Now, when motorization occurred, these wide expanses of common spaces vanished from cities, being taken over by cars, whether in movement or parked, depriving city residents of this public space and kids of their playground. It would be hard to conceive of wide streets used that way nowadays, as they would likely host parked cars or have traffic at high-speed unless there was particularly effective traffic-calming deployed.

It makes me wonder if, at least at first, suburbs with low density and off-street parking requirements were built to preserve this function of the street. For instance by allowing kids to play hockey in the street (or stickball in the US), thanks to low traffic and the absence of parked cars on the asphalt.

BTW, anecdotally, my mother has many French friends from when she taught a few years there. When she invited them to our sleepy suburb, her friends were amazed by how open the houses were to the street and that people on the streets could, if they wanted, look inside the house. So, ironically, though North American countries are considered more individualist than Europe, the built environment of North America is in a way more oriented towards the community, with private residence being more open to the neighborhood.

The street as a park/forest path

This is an anti-urban conception. In this concept, the street and private houses are separated by a large buffer with plenty of trees along the street, in order to really separate houses and street and preserve the feeling of being in a park or a forest even if you're in a developed area. The goal is largely that the street should not be seen from the building, nor the building from the street. The result is a disconnection between developments and their lots, with little or no urban fabric, even when the area is high density (the famous towers in parks). A trick that is sometimes used in these developments is to have buildings at an angle or perpendicular to the street.

A street to secondary houses in the Laurentides region
A collector street in an Houston suburb
The same street seen from the air, suburban cul-de-sac developments connect to it
Another street near the area

And now for the denser examples:
Would you believe this area of Stockholm is 200 meters from a metro station and is densely populated?
Well, it is.
Seeing Stockholm in Google Maps is quite interesting because it has a rather unique form of development. In a way, Stockholm's suburbs are a bit like a transit-oriented Texan suburb, with developments self-contained in semi-cul-de-sac, connected by streets that look like forest roads. The big difference is that most developments are much higher density and have access to transit, either buses, trains or trams. Each of these developments seem to have a specific building type, which seems to bear the mark of strong centralized planning. The street grid of Stockholm consequently completely breaks down outside the core urban area. If anything, it proves that this kind of development can result in transit-friendly cities, as Stockholm's transit mode share is extremely high, 35%, but walking is much lower at 17%. (Source)

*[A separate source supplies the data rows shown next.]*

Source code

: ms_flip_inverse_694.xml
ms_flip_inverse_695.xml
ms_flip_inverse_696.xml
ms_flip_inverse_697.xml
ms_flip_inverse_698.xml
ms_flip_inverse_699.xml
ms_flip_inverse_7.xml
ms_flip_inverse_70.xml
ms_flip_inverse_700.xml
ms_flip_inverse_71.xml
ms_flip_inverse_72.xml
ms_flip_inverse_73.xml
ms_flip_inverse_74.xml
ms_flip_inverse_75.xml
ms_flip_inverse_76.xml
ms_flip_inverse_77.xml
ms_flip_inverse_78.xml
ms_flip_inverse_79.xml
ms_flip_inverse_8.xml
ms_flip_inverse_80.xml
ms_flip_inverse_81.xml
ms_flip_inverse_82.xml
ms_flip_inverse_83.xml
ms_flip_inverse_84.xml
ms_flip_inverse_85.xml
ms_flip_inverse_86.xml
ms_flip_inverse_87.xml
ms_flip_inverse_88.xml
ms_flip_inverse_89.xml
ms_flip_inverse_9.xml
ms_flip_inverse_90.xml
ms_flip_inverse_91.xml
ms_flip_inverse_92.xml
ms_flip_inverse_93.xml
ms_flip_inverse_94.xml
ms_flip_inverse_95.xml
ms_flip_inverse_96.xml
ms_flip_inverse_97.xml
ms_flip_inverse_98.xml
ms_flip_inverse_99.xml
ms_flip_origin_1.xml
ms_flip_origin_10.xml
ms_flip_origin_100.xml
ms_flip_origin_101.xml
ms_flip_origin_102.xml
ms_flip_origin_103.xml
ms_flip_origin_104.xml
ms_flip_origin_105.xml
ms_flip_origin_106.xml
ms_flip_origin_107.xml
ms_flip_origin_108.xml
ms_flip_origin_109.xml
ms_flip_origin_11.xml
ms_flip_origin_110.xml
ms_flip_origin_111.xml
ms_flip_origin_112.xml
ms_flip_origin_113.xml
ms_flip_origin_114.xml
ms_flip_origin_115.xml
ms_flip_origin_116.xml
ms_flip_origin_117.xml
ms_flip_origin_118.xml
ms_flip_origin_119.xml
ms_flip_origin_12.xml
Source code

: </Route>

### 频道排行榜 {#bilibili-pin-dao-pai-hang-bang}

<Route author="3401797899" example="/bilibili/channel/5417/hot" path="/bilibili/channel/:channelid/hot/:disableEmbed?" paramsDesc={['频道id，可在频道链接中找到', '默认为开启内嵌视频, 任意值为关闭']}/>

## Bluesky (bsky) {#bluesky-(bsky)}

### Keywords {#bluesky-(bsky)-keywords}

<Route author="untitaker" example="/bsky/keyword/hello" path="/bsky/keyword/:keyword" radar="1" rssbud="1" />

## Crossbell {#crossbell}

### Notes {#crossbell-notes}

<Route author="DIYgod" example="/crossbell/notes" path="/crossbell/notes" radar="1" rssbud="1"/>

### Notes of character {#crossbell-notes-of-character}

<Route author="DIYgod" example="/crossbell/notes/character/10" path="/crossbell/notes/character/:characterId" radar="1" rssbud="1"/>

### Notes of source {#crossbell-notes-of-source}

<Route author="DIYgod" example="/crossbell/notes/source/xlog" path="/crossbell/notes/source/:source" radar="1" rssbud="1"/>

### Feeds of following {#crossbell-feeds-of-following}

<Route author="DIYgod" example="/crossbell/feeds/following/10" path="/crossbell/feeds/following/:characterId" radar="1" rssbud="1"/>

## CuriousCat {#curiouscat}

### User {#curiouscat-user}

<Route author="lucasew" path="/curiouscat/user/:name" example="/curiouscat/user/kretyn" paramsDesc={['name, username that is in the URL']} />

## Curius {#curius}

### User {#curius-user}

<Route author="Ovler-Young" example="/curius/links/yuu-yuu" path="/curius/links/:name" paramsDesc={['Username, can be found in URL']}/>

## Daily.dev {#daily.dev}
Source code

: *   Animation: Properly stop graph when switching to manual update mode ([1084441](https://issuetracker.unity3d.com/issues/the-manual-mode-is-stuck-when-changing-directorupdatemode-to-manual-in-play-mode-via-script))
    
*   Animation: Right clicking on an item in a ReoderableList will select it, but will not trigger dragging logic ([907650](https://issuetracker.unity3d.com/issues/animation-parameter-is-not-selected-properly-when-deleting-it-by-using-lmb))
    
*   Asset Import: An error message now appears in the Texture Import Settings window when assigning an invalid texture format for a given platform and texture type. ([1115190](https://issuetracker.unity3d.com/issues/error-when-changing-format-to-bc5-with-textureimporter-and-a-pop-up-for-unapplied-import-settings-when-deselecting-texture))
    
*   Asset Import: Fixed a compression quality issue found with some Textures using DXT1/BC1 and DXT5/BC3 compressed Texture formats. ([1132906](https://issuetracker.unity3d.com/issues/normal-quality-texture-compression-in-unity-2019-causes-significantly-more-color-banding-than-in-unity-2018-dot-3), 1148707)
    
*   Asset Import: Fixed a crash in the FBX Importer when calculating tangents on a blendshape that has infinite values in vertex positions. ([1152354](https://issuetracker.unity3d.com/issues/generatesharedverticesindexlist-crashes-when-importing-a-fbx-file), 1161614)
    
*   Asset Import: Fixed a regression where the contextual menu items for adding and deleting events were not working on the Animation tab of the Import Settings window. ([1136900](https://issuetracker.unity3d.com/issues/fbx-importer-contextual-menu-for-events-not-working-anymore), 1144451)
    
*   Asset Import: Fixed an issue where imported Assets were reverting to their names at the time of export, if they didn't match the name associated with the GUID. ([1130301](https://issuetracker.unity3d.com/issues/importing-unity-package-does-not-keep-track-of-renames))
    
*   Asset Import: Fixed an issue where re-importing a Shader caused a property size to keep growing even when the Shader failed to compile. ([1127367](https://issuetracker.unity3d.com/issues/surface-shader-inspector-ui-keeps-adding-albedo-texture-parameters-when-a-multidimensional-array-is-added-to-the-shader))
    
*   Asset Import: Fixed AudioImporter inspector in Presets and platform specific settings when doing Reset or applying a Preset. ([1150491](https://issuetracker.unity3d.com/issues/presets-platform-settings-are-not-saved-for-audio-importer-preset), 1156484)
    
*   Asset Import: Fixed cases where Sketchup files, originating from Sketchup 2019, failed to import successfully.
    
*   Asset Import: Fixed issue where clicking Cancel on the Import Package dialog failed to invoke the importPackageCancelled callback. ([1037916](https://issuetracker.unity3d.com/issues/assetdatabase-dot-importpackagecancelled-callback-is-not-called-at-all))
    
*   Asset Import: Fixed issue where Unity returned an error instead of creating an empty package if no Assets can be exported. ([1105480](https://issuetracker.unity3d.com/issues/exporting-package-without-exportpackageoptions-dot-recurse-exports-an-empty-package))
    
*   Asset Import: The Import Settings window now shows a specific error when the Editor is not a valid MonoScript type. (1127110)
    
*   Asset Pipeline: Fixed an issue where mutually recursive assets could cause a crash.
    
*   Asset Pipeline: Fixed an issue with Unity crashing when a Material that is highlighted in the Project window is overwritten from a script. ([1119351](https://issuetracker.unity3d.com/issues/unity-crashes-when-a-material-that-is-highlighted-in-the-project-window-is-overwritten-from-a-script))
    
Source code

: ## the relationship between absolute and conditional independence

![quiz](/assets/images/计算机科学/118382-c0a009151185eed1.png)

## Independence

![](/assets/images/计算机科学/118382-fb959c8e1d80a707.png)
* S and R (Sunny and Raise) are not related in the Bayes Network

Here is another example, Moscow, where the communist leadership liked the "tower in the park" concept.




The big failing of such a treatment to streets is a tearing of the urban fabric and the loss of "eyes on the street". Since the street is isolated from the developments, it becomes much less secure, especially at night.

Conclusion

Not really any conclusion here. This is a pure case of thinking aloud about how different cities and cultures build and conceive the street in relation to developments, whether developments front the street, whether these buildings are open or closed to it.